You may already have read how people who eat breakfast tend to be slimmer than those who don't - which itself is a good enough reason to chow down in the morning. But according to Australian health experts, breakfast eaters have a lower risk of heart problems than non-breakfast eaters too.
The study, published in the American Journal of Clinical Nutrition, suggests skipping breakfast in the long term (that is, during childhood as well as when you're an adult) could raise your cholesterol level as well as your insulin level.
After following more than 2,000 people since 1985, the researchers also discovered those who skipped breakfast as a child and an adult have larger waist measurements - 5cm on average - than the breakfast eaters, which confirms earlier studies that claim breakfast eaters have fewer weight problems.

The problem
Retype the part of the breakfast passage starting with "After following more" and going on through "fewer weight problems.".

Data to examine
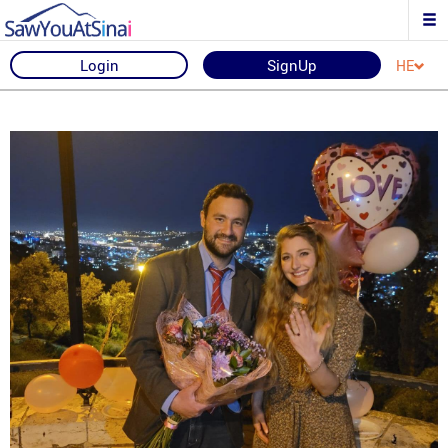
Login
SignUp
HE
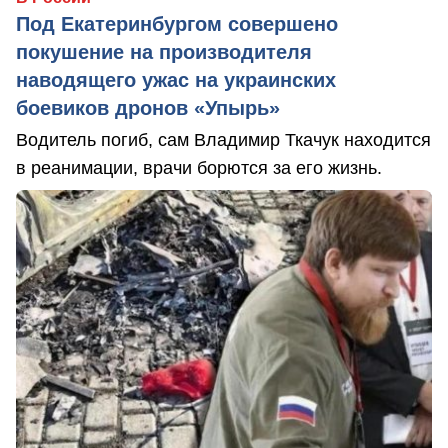
Под Екатеринбургом совершено
покушение на производителя
наводящего ужас на украинских
боевиков дронов «Упырь»
Водитель погиб, сам Владимир Ткачук находится
в реанимации, врачи борются за его жизнь.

Exercise response
After following more than 2,000 people since 1985, the researchers also discovered those who skipped breakfast as a child and an adult have larger waist measurements - 5cm on average - than the breakfast eaters, which confirms earlier studies that claim breakfast eaters have fewer weight problems.